Find something that grounds you when intense emotions arise – if intense emotions are arising it can be helpful to find something to help ground you in the moment. This could be a physical item such as a small trinket in your pocket that you can hold, squeeze, and focus on in your hand, or it can be through positive mental imagery, deep breathing, and/or stress relieving acupressure, etc.
Take deep breaths – practicing deep breathing can help reduce stress and can increase resiliency during highly emotional or stressful situations.
If things don’t go as planned, that is okay – grief is a process with no timelines or set of rules, and sometimes things do not always go the way we plan and that is okay. Allow yourself time, patience, and understanding while you adapt to living with your unique grief experience.

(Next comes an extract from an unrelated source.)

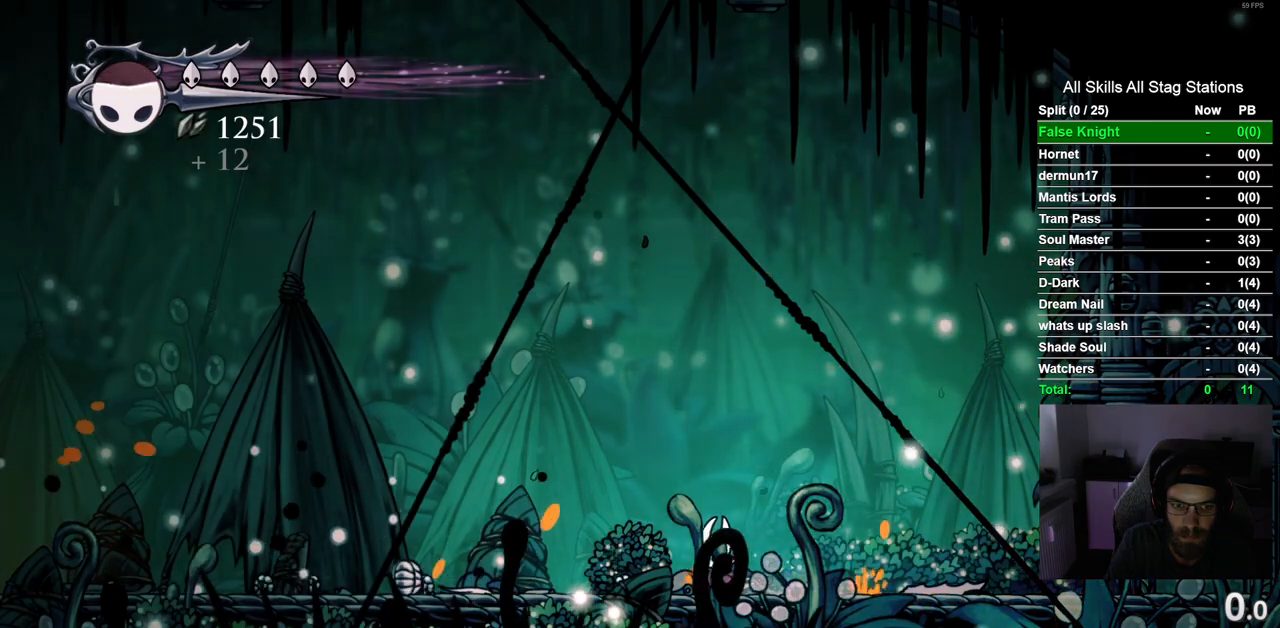
{"dt_ms": 500, "buttons": [], "left_stick": "center", "right_stick": "center", "events": [[167, "DPAD_LEFT", "up"]]}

By Amanda Sebastian-Carrier.
Amanda Sebastian-Carrier is a communications professional who writes about her grief journey as a form of healing.
Oh, how loudly I’d yell the words, shaking my fist at its back as it ran from me through the crowded bazaar. You would find me, soaked in tears, panting and crying and trying to explain that something very precious had been taken from me by that, that, THAT THIEF!
In the heart of my grief, at my frailest, all I could see was what was no more. I grieved all that was stolen from me by death; love, security and even my very self. Had I known the value of having every pocket of who I was, picked bare by grief, I would not have fought so hard to hold onto it all. I’d have let that cutpurse have it all without raising an alarm. That egg, it could take the golden globs of joy, the silvery wisps of laughter and the precious stones of delight that once filled my world and sell them all to the highest bidder. How could I have seen the faceless bidder, behind their paddle, was me. Grief, that panderer, was only taking from me what I could not currently carry and would sell it back, piece by piece, as the currency of healing was paid.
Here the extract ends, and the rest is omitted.